L'information sur les finances de l'État

La Déclaration des droits de l’homme et du citoyen du 26 août 1789 prévoit que "tous les citoyens ont le droit de constater, par eux-mêmes ou par leurs représentants, la nécessité de la contribution publique, de la consentir librement, d’en suivre l’emploi et d’en déterminer la quotité, l’assiette, le recouvrement et la durée" (art. 14) et que "la société a le droit de demander compte à tout agent public de son administration" (art. 15). L’État est donc dans l’obligation de produire, pour les citoyens et leurs représentants, les documents d’information budgétaire qui justifient l'usage des deniers publics.

Les sources de l’information budgétaire

L’information relative aux finances de l’État émane de plusieurs sources.

En premier lieu, le Gouvernement produit différents documents budgétaires, parmi lesquels :

  • les annexes "bleues" aux projets de loi de finances, qui justifient et développent les prévisions de cette dernière. Les projets annuels de performance (PAP) précisent la démarche de performance ;
  • les "jaunes" budgétaires, qui retracent notamment les crédits concourant à la réalisation d’une politique publique ;
  • les "oranges" budgétaires, ou documents de politique transversale ;
  • d’autres rapports établis notamment à la demande du Parlement sur des sujets spécifiques (demande d’étude sur des sujets concernant les finances publiques, notamment en matière fiscale).

En deuxième lieu, l’Assemblée nationale et le Sénat, tout particulièrement leurs commissions chargées des finances, présentent à l’occasion de la discussion de chaque projet de loi de finances une analyse générale du contexte budgétaire, des mesures fiscales et des crédits proposés pour chaque programme et ministère.

Enfin, la Cour des comptes produit chaque année, outre ses travaux relatifs à l’évaluation des politiques publiques (dont son rapport public annuel), plusieurs rapports destinés à éclairer le Parlement à l’occasion de son examen des différents projets de loi de finances :

  • un rapport relatif aux résultats de l’exercice antérieur et à la gestion du budget joint au dépôt du projet de loi de règlement (Rapport sur les résultats et la gestion budgétaire) ;
  • un rapport sur la situation des finances publiques, contribution au débat d’orientation des finances publiques organisé chaque année avant l’été.

Une information qui s’est beaucoup améliorée

L’information budgétaire destinée aux citoyens et à leurs représentants s’est considérablement améliorée.

Ainsi, depuis 1996, un débat d’orientation budgétaire – devenu débat d’orientation des finances publiques – a lieu, avant l’été, dans les deux assemblées. En outre, les commissions des Finances du Parlement ont obtenu que leur soit transmise de manière systématique la situation hebdomadaire budgétaire et financière de l’État. Celle-ci décrit de manière synthétique le solde budgétaire de l’État, son financement, les dépenses et les recettes du budget général ainsi que la situation des comptes spéciaux.

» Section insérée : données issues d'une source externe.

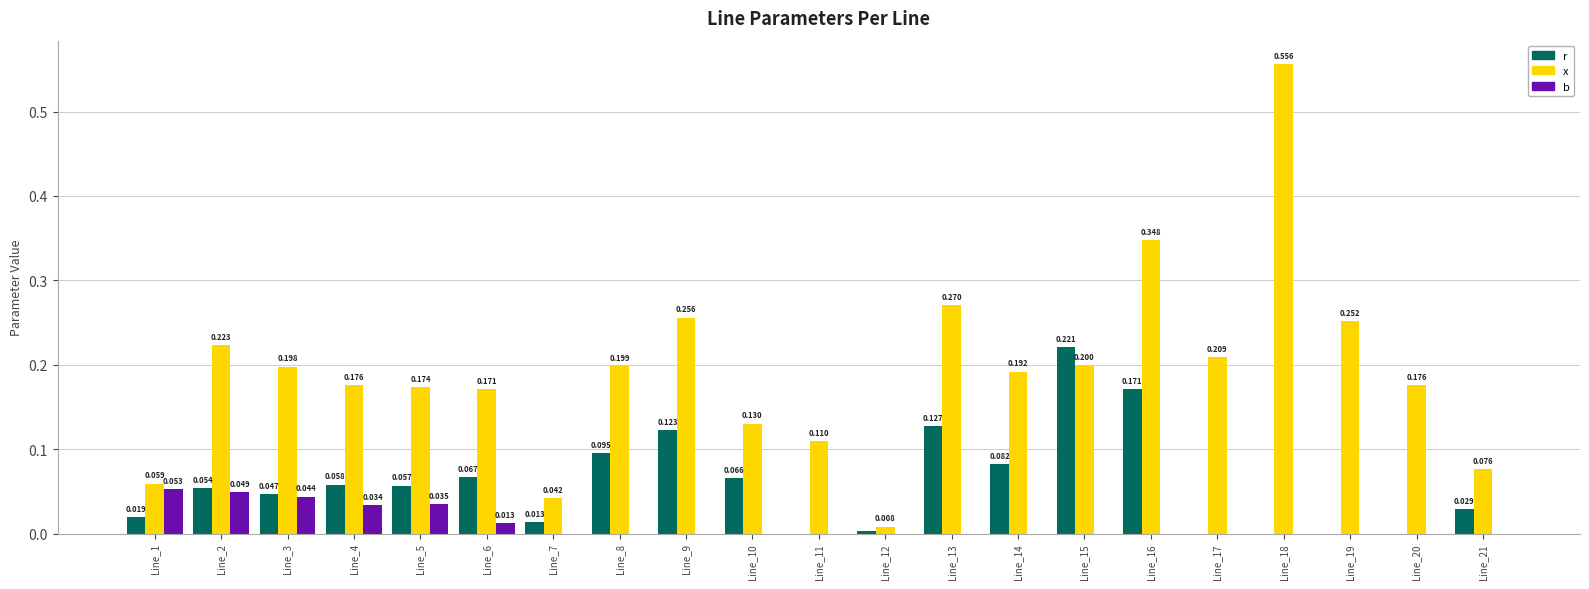

Is the value of r at Line_11 greater than the value of b at Line_6?

No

C’est surtout la loi organique relative aux lois de finances (LOLF) du 1er août 2001 qui a contribué à améliorer l’information budgétaire et comptable.

Tout d’abord, les informations demandées au Gouvernement à l’occasion de la présentation du projet de loi de finances ont été considérablement enrichies. L’article 50 de la LOLF prévoit, par exemple, que le projet de loi de finances est accompagné d’un "Rapport sur la situation et les perspectives économiques, sociales et financières de la Nation", portant au moins sur les quatre années suivantes.

Ce document est complété par un autre rapport retraçant cette fois l’ensemble des prélèvements obligatoires ainsi que leur évolution (art. 52). Ces nouvelles dispositions permettent aux parlementaires de bénéficier d’une vision agrégée des finances publiques. Par ailleurs, à son initiative, le Gouvernement produit également un rapport sur la dépense publique et son évolution.

Ensuite, les projets et les rapports annuels de performance permettent désormais de connaître les objectifs et indicateurs fixés pour chaque programme, et les crédits doivent être justifiés dès le premier euro. De même, des "documents de politique transversale" permettent d’identifier les crédits affectés à une politique ne donnant pas lieu à un programme, et d’y adosser des objectifs et indicateurs.

Enfin, le développement d’une comptabilité générale, permettant de mesurer et suivre dans le temps l’évolution du patrimoine, des engagements et des charges de l’État, a permis d’améliorer la connaissance de sa situation financière.